If a customer moved between the portions while 1C20 was a single train, but left a bag on the other portion then this is the easiest way to link the portions to find the lost property and the portion they travelled on as they both have the same RSID (SN2305nn). If any of these services ran late or were cancelled you need the RID as this describes the specific run of the service on a particular day for which customers might claim delay-repay compensation. The HEADCODE is largely used by staff for rostering and train consist as it is a short and memorable reference to the service that will be run each day at that time to the same destination.
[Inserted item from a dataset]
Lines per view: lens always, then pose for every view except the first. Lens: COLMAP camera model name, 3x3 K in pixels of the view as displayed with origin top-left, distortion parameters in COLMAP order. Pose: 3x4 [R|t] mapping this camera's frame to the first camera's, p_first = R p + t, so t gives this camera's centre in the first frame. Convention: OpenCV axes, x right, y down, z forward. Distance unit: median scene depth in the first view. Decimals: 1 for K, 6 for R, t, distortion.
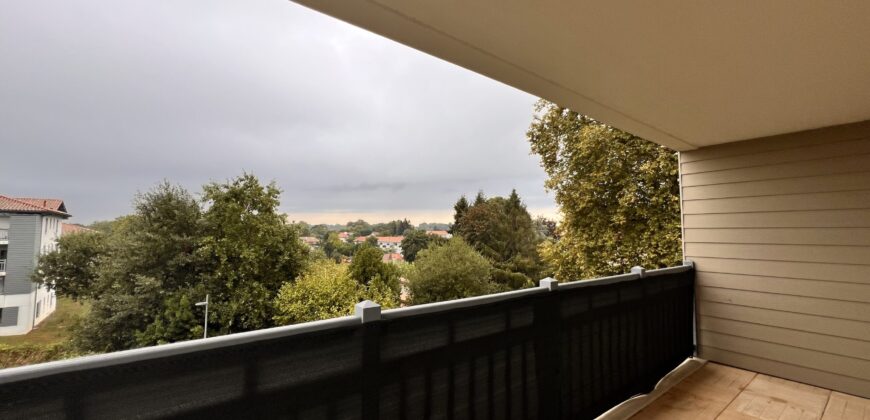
lens RADIAL K [[347.4, 0, 435.0], [0, 347.4, 210.0], [0, 0, 1]] dist [-0.000772, -0.000037]
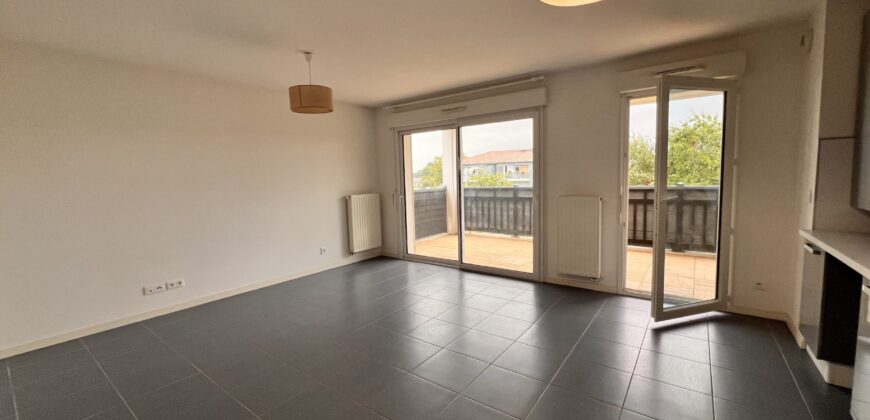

Meanwhile, the TRAIN-UID is largely important to schedulers as it is only important for timetables. The TRAIN_UID repeats on each day of the same timetable at the same times… but it does change if there is a disruption, strike or new timetable. It is quite a lot more difficult to remember than a HEADCODE. See how these references change within a day and between days:

Historically, these four systems have been archived in different places, and it has not been easy to search the archives by any of these references and automatically find the others. For example, National Rail RTTI Historic does not have the RID and the Historic Performance Service does not However, working with Northern Rail, TransportAPI has brought all these references together in the TAPI Rail Performance managed service… as shown in the Rail Performance Explorer web version below. Clicking the tab at the left opens up on the display of the state of the journey at any chosen point.

TAPI Rail Performance managed service can be accessed by API so that web applications, apps and screens can be programmed to run repeated queries or business systems like Salesforce can be designed to pull in the full journey history if there is a customer enquiry. All the historic data is in one place labelled with all 4 references so you don’t have to switch between systems, which is especially useful when the customer is on the line.
Understanding rail referencing systems matters because that is the way to link all aspects of performance together. Consistently below average satisfaction scores in customer surveys can be linked to a variety of different delivery systems each using its own referencing … but without a link between these referencing systems, the causes of performance issues will be harder to find.